I need the lines below from the one with "wastebasket: present [488,246,530,294]" down to the one with "wastebasket: none [324,261,371,312]" reproduced exactly, both ends included, and nothing else.
(DATA FOR THE TASK Opens)
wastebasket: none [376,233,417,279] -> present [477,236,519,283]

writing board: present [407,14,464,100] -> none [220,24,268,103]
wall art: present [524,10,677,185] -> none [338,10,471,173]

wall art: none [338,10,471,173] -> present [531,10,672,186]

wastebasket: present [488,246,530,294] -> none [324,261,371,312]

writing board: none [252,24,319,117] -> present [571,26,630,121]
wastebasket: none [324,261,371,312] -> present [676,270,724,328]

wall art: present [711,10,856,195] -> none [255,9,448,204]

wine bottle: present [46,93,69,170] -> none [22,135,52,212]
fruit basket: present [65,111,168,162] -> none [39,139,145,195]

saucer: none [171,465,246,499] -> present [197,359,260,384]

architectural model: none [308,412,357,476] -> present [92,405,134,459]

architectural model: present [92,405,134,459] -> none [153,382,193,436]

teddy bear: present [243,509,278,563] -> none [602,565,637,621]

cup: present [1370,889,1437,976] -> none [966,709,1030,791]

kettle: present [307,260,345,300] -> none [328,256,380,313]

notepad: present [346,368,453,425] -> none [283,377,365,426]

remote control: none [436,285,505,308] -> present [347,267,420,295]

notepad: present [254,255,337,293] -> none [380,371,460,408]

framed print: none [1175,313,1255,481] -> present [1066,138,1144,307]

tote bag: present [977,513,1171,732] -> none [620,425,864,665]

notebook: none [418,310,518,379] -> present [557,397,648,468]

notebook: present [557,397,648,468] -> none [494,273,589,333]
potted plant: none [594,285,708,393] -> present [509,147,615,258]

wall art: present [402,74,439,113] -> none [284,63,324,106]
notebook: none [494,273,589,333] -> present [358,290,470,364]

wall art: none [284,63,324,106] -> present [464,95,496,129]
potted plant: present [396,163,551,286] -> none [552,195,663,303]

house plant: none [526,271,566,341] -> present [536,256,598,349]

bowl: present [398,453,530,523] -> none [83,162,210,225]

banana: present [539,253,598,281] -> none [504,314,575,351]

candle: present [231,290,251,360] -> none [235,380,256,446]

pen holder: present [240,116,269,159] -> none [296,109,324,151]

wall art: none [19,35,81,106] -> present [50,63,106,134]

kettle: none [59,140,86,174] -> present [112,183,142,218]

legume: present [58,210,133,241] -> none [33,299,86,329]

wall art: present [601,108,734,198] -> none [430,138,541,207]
(DATA FOR THE TASK Closes)
**ANSWER BOX:**
wastebasket: present [488,246,530,294] -> none [324,261,371,312]

writing board: none [252,24,319,117] -> present [571,26,630,121]
wastebasket: none [324,261,371,312] -> present [676,270,724,328]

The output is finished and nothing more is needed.